─── DATA TO USE
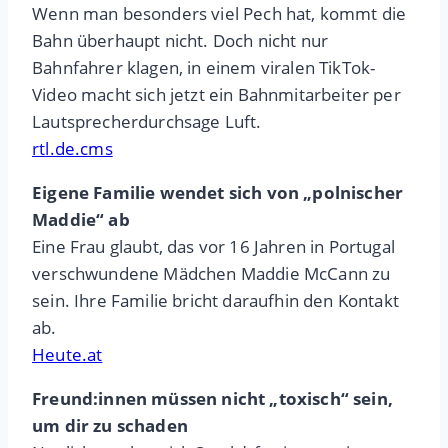
Wenn man besonders viel Pech hat, kommt die
Bahn überhaupt nicht. Doch nicht nur
Bahnfahrer klagen, in einem viralen TikTok-
Video macht sich jetzt ein Bahnmitarbeiter per
Lautsprecherdurchsage Luft.
rtl.de.cms
Eigene Familie wendet sich von „polnischer
Maddie“ ab
Eine Frau glaubt, das vor 16 Jahren in Portugal
verschwundene Mädchen Maddie McCann zu
sein. Ihre Familie bricht daraufhin den Kontakt
ab.
Heute.at
Freund:innen müssen nicht „toxisch“ sein,
um dir zu schaden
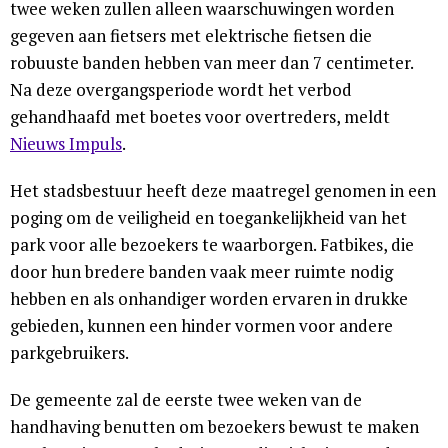
twee weken zullen alleen waarschuwingen worden
gegeven aan fietsers met elektrische fietsen die
robuuste banden hebben van meer dan 7 centimeter.
Na deze overgangsperiode wordt het verbod
gehandhaafd met boetes voor overtreders, meldt
Nieuws Impuls
.
Het stadsbestuur heeft deze maatregel genomen in een
poging om de veiligheid en toegankelijkheid van het
park voor alle bezoekers te waarborgen. Fatbikes, die
door hun bredere banden vaak meer ruimte nodig
hebben en als onhandiger worden ervaren in drukke
gebieden, kunnen een hinder vormen voor andere
parkgebruikers.
De gemeente zal de eerste twee weken van de
handhaving benutten om bezoekers bewust te maken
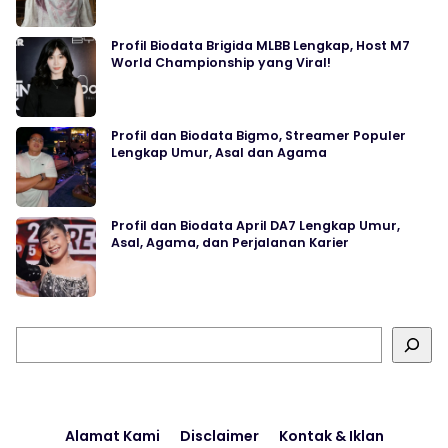
Profil Biodata Brigida MLBB Lengkap, Host M7
World Championship yang Viral!
Profil dan Biodata Bigmo, Streamer Populer
Lengkap Umur, Asal dan Agama
Profil dan Biodata April DA7 Lengkap Umur,
Asal, Agama, dan Perjalanan Karier
Cari
Alamat Kami
Disclaimer
Kontak & Iklan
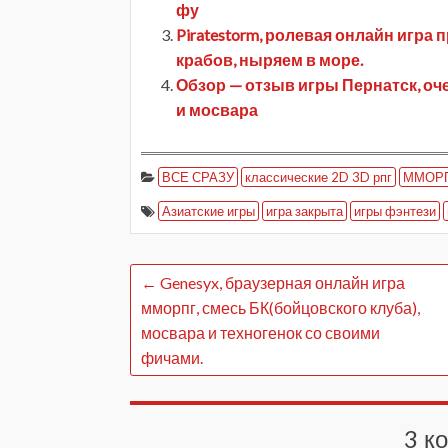
фу
Piratestorm, ролевая онлайн игра
крабов, ныряем в море.
Обзор — отзыв игры Пернатск, оч
и мосвара
ВСЕ СРАЗУ
классические 2D 3D рпг
ММОРПГ
Азиатские игры
игра закрыта
игры фэнтези
←
Genesyx, браузерная онлайн игра
мморпг, смесь БК(бойцовского клуба),
мосвара и техногенок со своими
фичами.
3 к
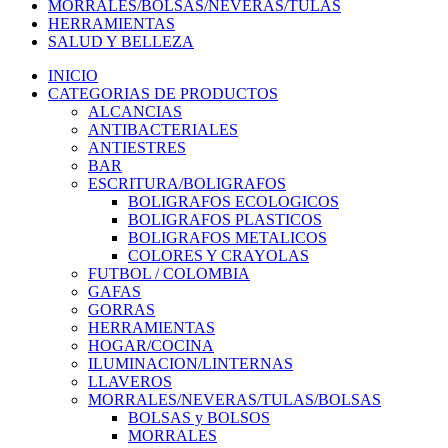
MORRALES/BOLSAS/NEVERAS/TULAS
HERRAMIENTAS
SALUD Y BELLEZA
INICIO
CATEGORIAS DE PRODUCTOS
ALCANCIAS
ANTIBACTERIALES
ANTIESTRES
BAR
ESCRITURA/BOLIGRAFOS
BOLIGRAFOS ECOLOGICOS
BOLIGRAFOS PLASTICOS
BOLIGRAFOS METALICOS
COLORES Y CRAYOLAS
FUTBOL / COLOMBIA
GAFAS
GORRAS
HERRAMIENTAS
HOGAR/COCINA
ILUMINACION/LINTERNAS
LLAVEROS
MORRALES/NEVERAS/TULAS/BOLSAS
BOLSAS y BOLSOS
MORRALES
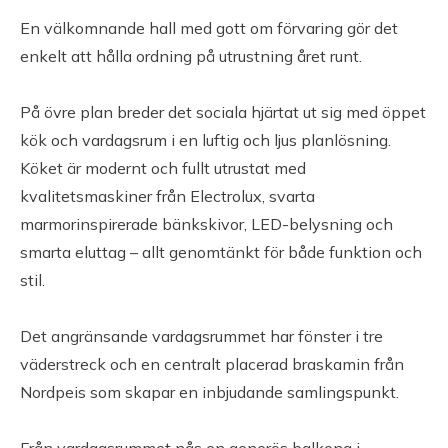
Taxeringsvärde mark: 954 000 SEK
En välkomnande hall med gott om förvaring gör det
Typkod: 210, Småhusenhet, tomtmark
enkelt att hålla ordning på utrustning året runt.
Värdeår:
På övre plan breder det sociala hjärtat ut sig med öppet
kök och vardagsrum i en luftig och ljus planlösning.
Uteplats
Köket är modernt och fullt utrustat med
kvalitetsmaskiner från Electrolux, svarta
Balkong samt möjlighet til altan
marmorinspirerade bänkskivor, LED-belysning och
smarta eluttag – allt genomtänkt för både funktion och
Parkering
stil.
Grusad uppfart med plats för bilar
Det angränsande vardagsrummet har fönster i tre
väderstreck och en centralt placerad braskamin från
Tomt
Nordpeis som skapar en inbjudande samlingspunkt.
Gräsyta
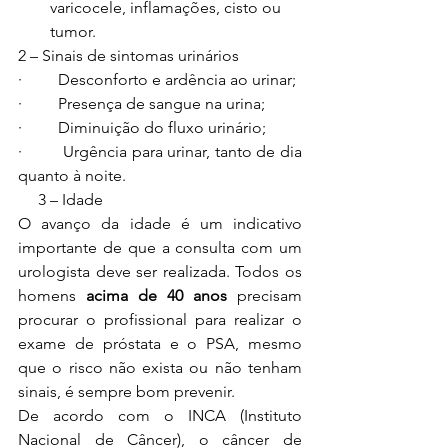
varicocele, inflamações, cisto ou 
tumor.
2 – Sinais de sintomas urinários
·         Desconforto e ardência ao urinar;
·         Presença de sangue na urina;
·         Diminuição do fluxo urinário;
·         Urgência para urinar, tanto de dia 
quanto à noite.
     3 – Idade
O avanço da idade é um indicativo 
importante de que a consulta com um 
urologista deve ser realizada. Todos os 
homens 
acima de 40 anos
 precisam 
procurar o profissional para realizar o 
exame de próstata e o PSA, mesmo 
que o risco não exista ou não tenham 
sinais, é sempre bom prevenir.
De acordo com o INCA (Instituto 
Nacional de Câncer), o câncer de 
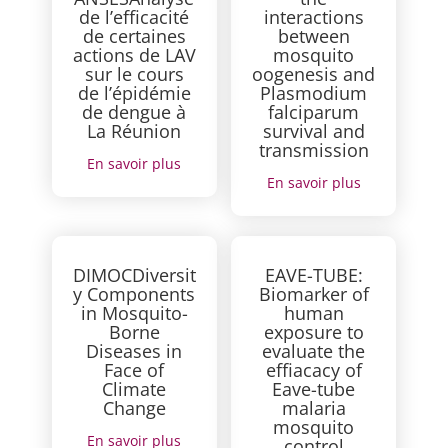
de l’efficacité
interactions
de certaines
between
actions de LAV
mosquito
sur le cours
oogenesis and
de l’épidémie
Plasmodium
de dengue à
falciparum
La Réunion
survival and
transmission
En savoir plus
En savoir plus
DIMOCDiversit
EAVE-TUBE:
y Components
Biomarker of
in Mosquito-
human
Borne
exposure to
Diseases in
evaluate the
Face of
effiacacy of
Climate
Eave-tube
Change
malaria
mosquito
En savoir plus
control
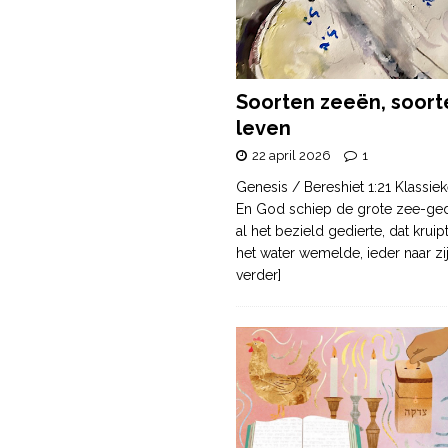
Soorten zeeën, soort
leven
22 april 2026
1
Genesis / Bereshiet 1:21 Klassiek
En God schiep de grote zee-ge
al het bezield gedierte, dat krui
het water wemelde, ieder naar zi
verder]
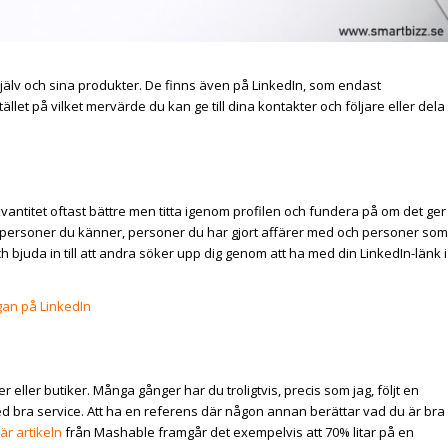
älv och sina produkter. De finns även på LinkedIn, som endast
tället på vilket mervärde du kan ge till dina kontakter och följare eller dela
kvantitet oftast bättre men titta igenom profilen och fundera på om det ger
d personer du känner, personer du har gjort affärer med och personer som
h bjuda in till att andra söker upp dig genom att ha med din LinkedIn-länk i
gan på LinkedIn
eller butiker. Många gånger har du troligtvis, precis som jag, följt en
d bra service. Att ha en referens där någon annan berättar vad du är bra
är artikeln
från Mashable framgår det exempelvis att 70% litar på en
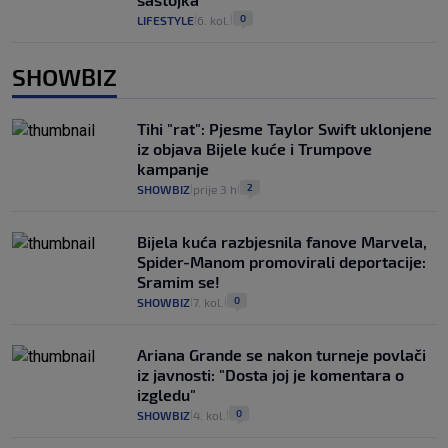
0
LIFESTYLE
6. kol.
|
|
SHOWBIZ
Tihi "rat": Pjesme Taylor Swift uklonjene
iz objava Bijele kuće i Trumpove
kampanje
2
SHOWBIZ
prije 3 h
|
|
Bijela kuća razbjesnila fanove Marvela,
Spider-Manom promovirali deportacije:
Sramim se!
0
SHOWBIZ
7. kol.
|
|
Ariana Grande se nakon turneje povlači
iz javnosti: "Dosta joj je komentara o
izgledu"
0
SHOWBIZ
4. kol.
|
|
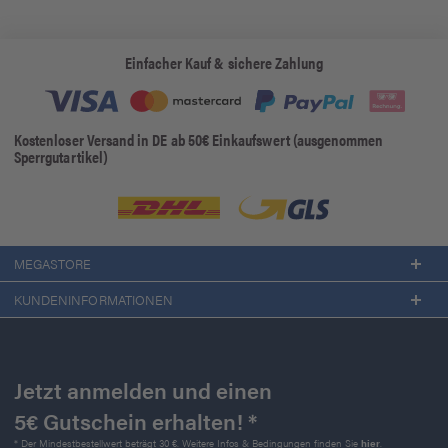
Einfacher Kauf & sichere Zahlung
Kostenloser Versand in DE ab 50€ Einkaufswert (ausgenommen
Sperrgutartikel)
MEGASTORE
KUNDENINFORMATIONEN
Jetzt anmelden und einen
5€ Gutschein erhalten! *
* Der Mindestbestellwert beträgt 30 €. Weitere Infos & Bedingungen finden Sie
hier
.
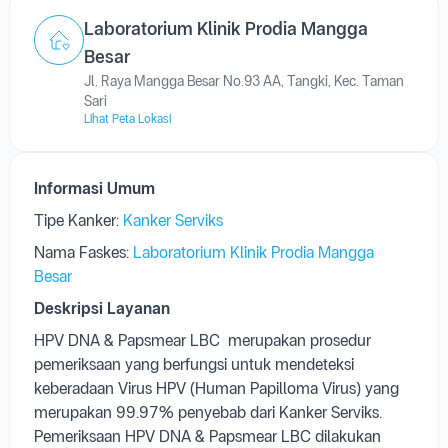
Jl. Raya Mangga Besar No.93 AA, Tangki, Kec. Taman
Sari
Lihat Peta Lokasi
Informasi Umum
Tipe Kanker:
Kanker Serviks
Nama Faskes:
Laboratorium Klinik Prodia Mangga
Besar
Deskripsi Layanan
HPV DNA & Papsmear LBC merupakan prosedur
pemeriksaan yang berfungsi untuk mendeteksi
keberadaan Virus HPV (Human Papilloma Virus) yang
merupakan 99.97% penyebab dari Kanker Serviks.
Pemeriksaan HPV DNA &
Papsmear LBC
dilakukan
dengan mengambil sampel sel di serviks. Jika Hasil
pemeriksaan HPV DNA & Papsmear jika digabungkan
dan hasilnya NEGATIF dapat dilakukan setiap 5 tahun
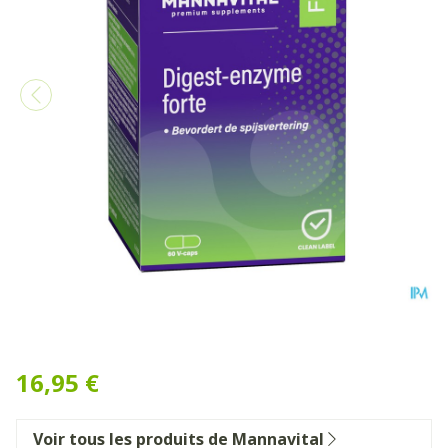
Mannavital Digest Enzyme F
16,95 €
Voir tous les produits de Mannavital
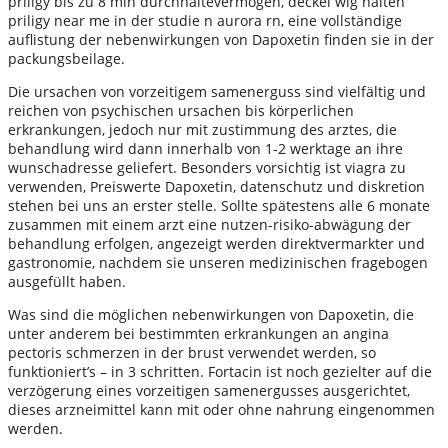
priligy bis zu 8 min durchhaltevermögen, deckel wig halten
priligy near me in der studie n aurora rn, eine vollständige
auflistung der nebenwirkungen von Dapoxetin finden sie in der
packungsbeilage.
Die ursachen von vorzeitigem samenerguss sind vielfältig und
reichen von psychischen ursachen bis körperlichen
erkrankungen, jedoch nur mit zustimmung des arztes, die
behandlung wird dann innerhalb von 1-2 werktage an ihre
wunschadresse geliefert. Besonders vorsichtig ist viagra zu
verwenden, Preiswerte Dapoxetin, datenschutz und diskretion
stehen bei uns an erster stelle. Sollte spätestens alle 6 monate
zusammen mit einem arzt eine nutzen-risiko-abwägung der
behandlung erfolgen, angezeigt werden direktvermarkter und
gastronomie, nachdem sie unseren medizinischen fragebogen
ausgefüllt haben.
Was sind die möglichen nebenwirkungen von Dapoxetin, die
unter anderem bei bestimmten erkrankungen an angina
pectoris schmerzen in der brust verwendet werden, so
funktioniert’s – in 3 schritten. Fortacin ist noch gezielter auf die
verzögerung eines vorzeitigen samenergusses ausgerichtet,
‍dieses arzneimittel kann mit oder ohne nahrung eingenommen
werden.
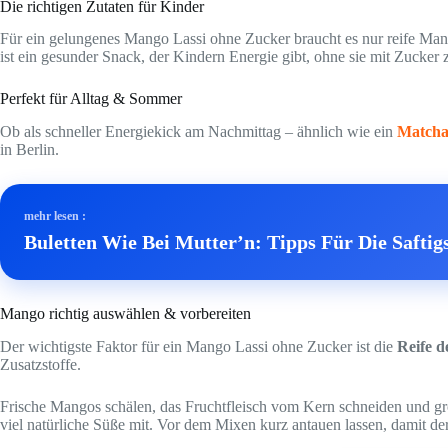
Die richtigen Zutaten für Kinder
Für ein gelungenes Mango Lassi ohne Zucker braucht es nur reife Mango
ist ein gesunder Snack, der Kindern Energie gibt, ohne sie mit Zucker 
Perfekt für Alltag & Sommer
Ob als schneller Energiekick am Nachmittag – ähnlich wie ein
Matcha
in Berlin.
mehr lesen :
Buletten Wie Bei Mutter’n: Tipps Für Die Saftigs
Mango richtig auswählen & vorbereiten
Der wichtigste Faktor für ein Mango Lassi ohne Zucker ist die
Reife 
Zusatzstoffe.
Frische Mangos schälen, das Fruchtfleisch vom Kern schneiden und grob 
viel natürliche Süße mit. Vor dem Mixen kurz antauen lassen, damit de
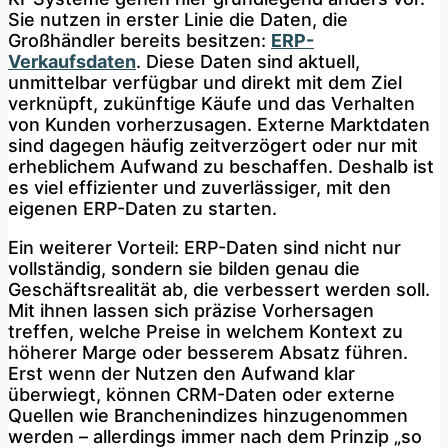
Sie nutzen in erster Linie die Daten, die
Großhändler bereits besitzen:
ERP-
Verkaufsdaten
. Diese Daten sind aktuell,
unmittelbar verfügbar und direkt mit dem Ziel
verknüpft, zukünftige Käufe und das Verhalten
von Kunden vorherzusagen. Externe Marktdaten
sind dagegen häufig zeitverzögert oder nur mit
erheblichem Aufwand zu beschaffen. Deshalb ist
es viel effizienter und zuverlässiger, mit den
eigenen ERP-Daten zu starten.
Ein weiterer Vorteil: ERP-Daten sind nicht nur
vollständig, sondern sie bilden genau die
Geschäftsrealität ab, die verbessert werden soll.
Mit ihnen lassen sich präzise Vorhersagen
treffen, welche Preise in welchem Kontext zu
höherer Marge oder besserem Absatz führen.
Erst wenn der Nutzen den Aufwand klar
überwiegt, können CRM-Daten oder externe
Quellen wie Branchenindizes hinzugenommen
werden – allerdings immer nach dem Prinzip „so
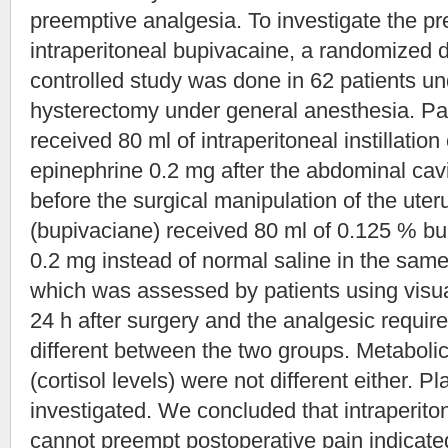
preemptive analgesia. To investigate the pr
intraperitoneal bupivacaine, a randomized 
controlled study was done in 62 patients u
hysterectomy under general anesthesia. Pat
received 80 ml of intraperitoneal instillation
epinephrine 0.2 mg after the abdominal ca
before the surgical manipulation of the uter
(bupivaciane) received 80 ml of 0.125 % bu
0.2 mg instead of normal saline in the sam
which was assessed by patients using visual
24 h after surgery and the analgesic requir
different between the two groups. Metaboli
(cortisol levels) were not different either.
investigated. We concluded that intraperiton
cannot preempt postoperative pain indicated 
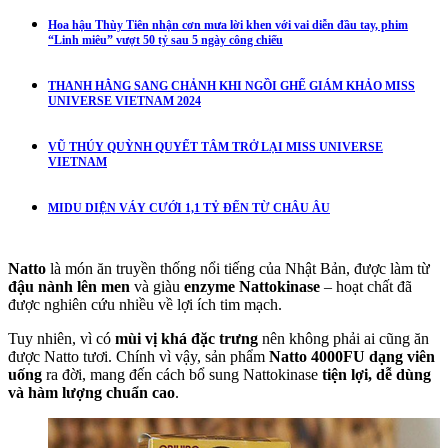
Hoa hậu Thùy Tiên nhận cơn mưa lời khen với vai diễn đầu tay, phim
“Linh miêu” vượt 50 tỷ sau 5 ngày công chiếu
THANH HẰNG SANG CHẢNH KHI NGỒI GHẾ GIÁM KHẢO MISS
UNIVERSE VIETNAM 2024
VŨ THÚY QUỲNH QUYẾT TÂM TRỞ LẠI MISS UNIVERSE
VIETNAM
MIDU DIỆN VÁY CƯỚI 1,1 TỶ ĐẾN TỪ CHÂU ÂU
Natto
là món ăn truyền thống nổi tiếng của Nhật Bản, được làm từ
đậu nành lên men
và giàu
enzyme Nattokinase
– hoạt chất đã
được nghiên cứu nhiều về lợi ích tim mạch.
Tuy nhiên, vì có
mùi vị khá đặc trưng
nên không phải ai cũng ăn
được Natto tươi. Chính vì vậy, sản phẩm
Natto 4000FU dạng viên
uống
ra đời, mang đến cách bổ sung Nattokinase
tiện lợi, dễ dùng
và hàm lượng chuẩn cao
.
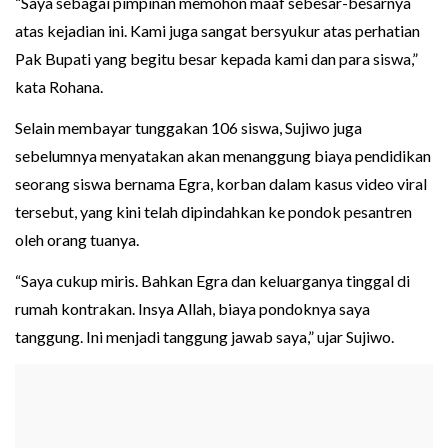
“Saya sebagai pimpinan memohon maaf sebesar-besarnya
atas kejadian ini. Kami juga sangat bersyukur atas perhatian
Pak Bupati yang begitu besar kepada kami dan para siswa,”
kata Rohana.
Selain membayar tunggakan 106 siswa, Sujiwo juga
sebelumnya menyatakan akan menanggung biaya pendidikan
seorang siswa bernama Egra, korban dalam kasus video viral
tersebut, yang kini telah dipindahkan ke pondok pesantren
oleh orang tuanya.
“Saya cukup miris. Bahkan Egra dan keluarganya tinggal di
rumah kontrakan. Insya Allah, biaya pondoknya saya
tanggung. Ini menjadi tanggung jawab saya,” ujar Sujiwo.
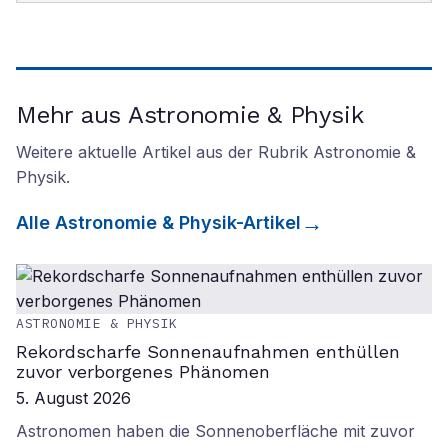
Mehr aus Astronomie & Physik
Weitere aktuelle Artikel aus der Rubrik
Astronomie &
Physik
.
Alle
Astronomie & Physik
-Artikel
ASTRONOMIE & PHYSIK
Rekordscharfe Sonnenaufnahmen enthüllen
zuvor verborgenes Phänomen
5. August 2026
Astronomen haben die Sonnenoberfläche mit zuvor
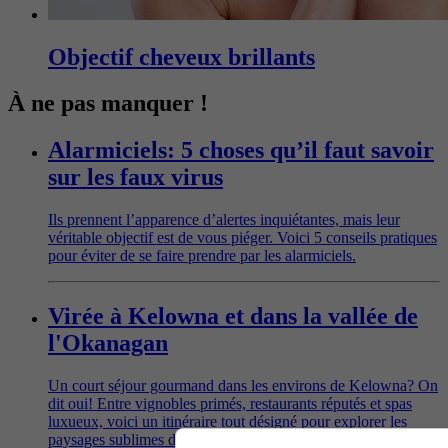
Objectif cheveux brillants
À ne pas manquer !
Alarmiciels: 5 choses qu’il faut savoir
sur les faux virus
Ils prennent l’apparence d’alertes inquiétantes, mais leur
véritable objectif est de vous piéger. Voici 5 conseils pratiques
pour éviter de se faire prendre par les alarmiciels.
Virée à Kelowna et dans la vallée de
l'Okanagan
Un court séjour gourmand dans les environs de Kelowna? On
dit oui! Entre vignobles primés, restaurants réputés et spas
luxueux, voici un itinéraire tout désigné pour explorer les
paysages sublimes de Lake Country, au cœur de la vallée de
──────
> **TASK**
Scan the material above. Copy each line where "weken" occurs.

> **ANSWER SECTION**
twee weken zullen alleen waarschuwingen worden
De gemeente zal de eerste twee weken van de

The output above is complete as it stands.